Still, considering their connection and proximity to each other, the comparison's are inevitable.

While their numbers have been nearly very similar throughout their careers, especially this season, when Meadows hit .535 with four homers, 28 RBIs, 14 doubles, 29 runs, 17 stolen bases and a 1.586 OPS for a Grayson team that reached the state playoffs, each has their own bragging rights to enjoy.

Meadows, who was rated as the nation's No. 1 high school senior prospect by Baseball America at the beginning of the season, is projected to be the first of the two selected with most mock drafts having him taken anywhere from the fifth to the 12th overall pick.

Hart, meanwhile, is also very highly rated, though his draft projections seem more widely varied -- from as high as the No. 15 overall pick to perhaps falling into the compensatory round following the first round.

Of course, Hart can point to the two Class AAAAA state championships he and the Panthers won before being having the streak snapped in this year's AAAAAA playoffs, as well as the region titles they won over Meadows' Rams.

But like his friend, Hart said it was always easy to take his game to a higher level when he knew he was taking on Meadows and Grayson.

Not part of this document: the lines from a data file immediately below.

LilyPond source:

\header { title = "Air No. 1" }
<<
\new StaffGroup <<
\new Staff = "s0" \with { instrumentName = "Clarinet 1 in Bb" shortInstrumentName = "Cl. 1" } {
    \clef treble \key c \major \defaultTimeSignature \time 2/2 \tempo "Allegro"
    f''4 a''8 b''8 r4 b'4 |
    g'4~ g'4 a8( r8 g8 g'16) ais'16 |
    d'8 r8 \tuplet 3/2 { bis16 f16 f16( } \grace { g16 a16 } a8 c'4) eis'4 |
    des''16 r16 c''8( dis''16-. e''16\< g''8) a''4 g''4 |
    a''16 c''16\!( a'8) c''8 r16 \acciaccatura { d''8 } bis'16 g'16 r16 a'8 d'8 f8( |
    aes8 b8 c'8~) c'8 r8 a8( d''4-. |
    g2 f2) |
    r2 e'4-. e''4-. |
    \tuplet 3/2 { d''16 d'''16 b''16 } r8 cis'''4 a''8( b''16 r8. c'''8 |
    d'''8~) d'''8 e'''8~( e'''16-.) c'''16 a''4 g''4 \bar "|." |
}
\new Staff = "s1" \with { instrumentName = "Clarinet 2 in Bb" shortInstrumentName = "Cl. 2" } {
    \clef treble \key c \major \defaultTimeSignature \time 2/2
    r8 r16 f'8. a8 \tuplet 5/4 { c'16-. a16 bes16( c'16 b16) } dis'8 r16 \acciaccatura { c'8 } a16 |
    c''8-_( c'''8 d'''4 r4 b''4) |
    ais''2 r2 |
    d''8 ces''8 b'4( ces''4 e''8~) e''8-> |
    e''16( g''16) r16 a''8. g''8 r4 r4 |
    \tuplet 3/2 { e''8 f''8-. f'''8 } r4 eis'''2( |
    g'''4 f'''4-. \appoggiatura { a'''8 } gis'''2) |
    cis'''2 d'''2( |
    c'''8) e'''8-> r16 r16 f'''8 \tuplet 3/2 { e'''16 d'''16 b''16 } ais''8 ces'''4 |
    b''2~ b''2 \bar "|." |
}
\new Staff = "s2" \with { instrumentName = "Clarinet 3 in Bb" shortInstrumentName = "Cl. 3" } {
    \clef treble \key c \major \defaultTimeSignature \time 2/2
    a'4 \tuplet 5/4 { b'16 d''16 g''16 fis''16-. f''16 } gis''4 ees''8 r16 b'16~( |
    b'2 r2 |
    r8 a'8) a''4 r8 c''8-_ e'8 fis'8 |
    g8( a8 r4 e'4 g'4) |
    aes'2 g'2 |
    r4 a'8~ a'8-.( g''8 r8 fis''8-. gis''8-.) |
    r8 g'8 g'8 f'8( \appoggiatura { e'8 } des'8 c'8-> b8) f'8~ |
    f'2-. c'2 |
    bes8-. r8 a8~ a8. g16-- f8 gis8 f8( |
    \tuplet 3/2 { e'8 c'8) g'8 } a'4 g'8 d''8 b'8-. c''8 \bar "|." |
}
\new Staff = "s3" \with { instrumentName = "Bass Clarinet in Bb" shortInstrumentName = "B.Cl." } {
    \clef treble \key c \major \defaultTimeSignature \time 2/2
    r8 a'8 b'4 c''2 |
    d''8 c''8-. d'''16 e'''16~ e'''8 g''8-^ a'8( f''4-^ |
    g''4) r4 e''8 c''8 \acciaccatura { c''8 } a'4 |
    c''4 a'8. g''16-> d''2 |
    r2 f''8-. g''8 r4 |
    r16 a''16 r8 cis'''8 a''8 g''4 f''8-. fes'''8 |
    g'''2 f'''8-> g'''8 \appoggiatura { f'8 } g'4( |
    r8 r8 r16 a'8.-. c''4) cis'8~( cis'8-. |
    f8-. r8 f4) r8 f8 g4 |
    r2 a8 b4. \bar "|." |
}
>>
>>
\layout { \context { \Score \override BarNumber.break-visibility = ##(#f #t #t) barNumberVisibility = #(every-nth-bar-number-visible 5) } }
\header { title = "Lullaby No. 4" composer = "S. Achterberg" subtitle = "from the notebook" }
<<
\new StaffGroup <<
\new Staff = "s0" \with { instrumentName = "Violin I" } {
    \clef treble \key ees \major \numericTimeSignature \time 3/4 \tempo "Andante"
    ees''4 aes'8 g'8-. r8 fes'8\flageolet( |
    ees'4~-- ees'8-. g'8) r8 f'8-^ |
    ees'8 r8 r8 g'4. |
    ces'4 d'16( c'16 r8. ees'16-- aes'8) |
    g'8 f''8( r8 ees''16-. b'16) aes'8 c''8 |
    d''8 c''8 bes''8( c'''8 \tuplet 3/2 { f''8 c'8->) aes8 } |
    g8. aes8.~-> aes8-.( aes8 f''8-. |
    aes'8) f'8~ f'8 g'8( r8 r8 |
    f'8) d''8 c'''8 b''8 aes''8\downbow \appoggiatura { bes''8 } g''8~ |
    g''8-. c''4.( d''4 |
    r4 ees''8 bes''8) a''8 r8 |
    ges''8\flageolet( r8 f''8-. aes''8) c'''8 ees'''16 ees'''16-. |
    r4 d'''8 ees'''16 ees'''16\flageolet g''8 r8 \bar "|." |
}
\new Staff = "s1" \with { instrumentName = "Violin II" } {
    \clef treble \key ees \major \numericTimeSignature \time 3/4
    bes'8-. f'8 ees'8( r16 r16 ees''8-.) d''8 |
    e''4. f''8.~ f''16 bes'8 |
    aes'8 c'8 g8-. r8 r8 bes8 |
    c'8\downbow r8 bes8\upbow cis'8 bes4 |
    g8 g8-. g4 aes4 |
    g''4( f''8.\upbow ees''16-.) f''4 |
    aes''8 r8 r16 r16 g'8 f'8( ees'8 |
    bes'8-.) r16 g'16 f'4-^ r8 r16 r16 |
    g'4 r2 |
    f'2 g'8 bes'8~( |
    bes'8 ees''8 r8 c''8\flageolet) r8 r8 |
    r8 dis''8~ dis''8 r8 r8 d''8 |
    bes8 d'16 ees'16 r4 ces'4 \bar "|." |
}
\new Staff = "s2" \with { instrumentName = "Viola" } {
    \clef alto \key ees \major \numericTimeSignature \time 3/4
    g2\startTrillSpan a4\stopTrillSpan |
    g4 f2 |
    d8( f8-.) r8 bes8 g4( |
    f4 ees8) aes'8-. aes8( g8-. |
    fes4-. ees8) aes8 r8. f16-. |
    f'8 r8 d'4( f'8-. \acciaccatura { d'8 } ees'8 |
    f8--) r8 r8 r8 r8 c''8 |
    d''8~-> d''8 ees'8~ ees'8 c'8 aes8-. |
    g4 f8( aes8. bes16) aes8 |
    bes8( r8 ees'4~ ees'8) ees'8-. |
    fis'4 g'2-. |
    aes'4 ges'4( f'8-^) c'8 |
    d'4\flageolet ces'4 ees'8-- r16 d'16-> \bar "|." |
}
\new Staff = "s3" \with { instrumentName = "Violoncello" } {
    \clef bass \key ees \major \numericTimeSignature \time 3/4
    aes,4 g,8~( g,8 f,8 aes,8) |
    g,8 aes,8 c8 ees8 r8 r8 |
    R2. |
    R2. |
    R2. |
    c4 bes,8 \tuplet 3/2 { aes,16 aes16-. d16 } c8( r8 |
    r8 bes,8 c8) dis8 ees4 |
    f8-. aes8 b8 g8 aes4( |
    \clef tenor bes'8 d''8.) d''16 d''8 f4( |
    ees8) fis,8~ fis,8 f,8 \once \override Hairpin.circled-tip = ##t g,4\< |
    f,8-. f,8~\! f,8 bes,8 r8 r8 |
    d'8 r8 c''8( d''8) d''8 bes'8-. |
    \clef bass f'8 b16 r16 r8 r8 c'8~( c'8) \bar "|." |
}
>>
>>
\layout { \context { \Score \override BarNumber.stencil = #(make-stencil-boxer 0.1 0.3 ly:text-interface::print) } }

"Absolutely. Austin is a phenomenal player," Hart said. "Everytime I see him he gets bigger and stronger. He brings the best out in me.

"It's been a fun experience playing with these guys. I wish them the best of luck. We're good friends and we'll stay in touch. That's the bittersweet thing about it growing up with these cats, but it's time to grow up and be men now."

Indeed, the tight circle around both Meadows and Hart also contain two more area players the pair have come to develop a friendship with, both of whom will also likely have a big night Thursday.

Loganville centerfielder Clint Frazier is expected to be right there with Meadows among the top 10-12 selections, while Winder-Barrow third baseman Travis Demeritte has a similar projection to Hart -- possibly a first-round or compensatory-round selection.

At least one mock draft has all four players, who hail from inside an approximately 30-mile radius, to be taken within the first 28 picks.

But while Hart, Meadows, Frazier and Demeritte have taking their journeys along long, parallel paths, draft night also means those paths will likely split off in different directions.

"It's good to have them all together playing and having fun," Meadows said. "We've all been there for each other. It's cool to see we're in the same position, especially after growing up playing together. We're definitely going to keep in touch to see how each other's doing (after the draft)."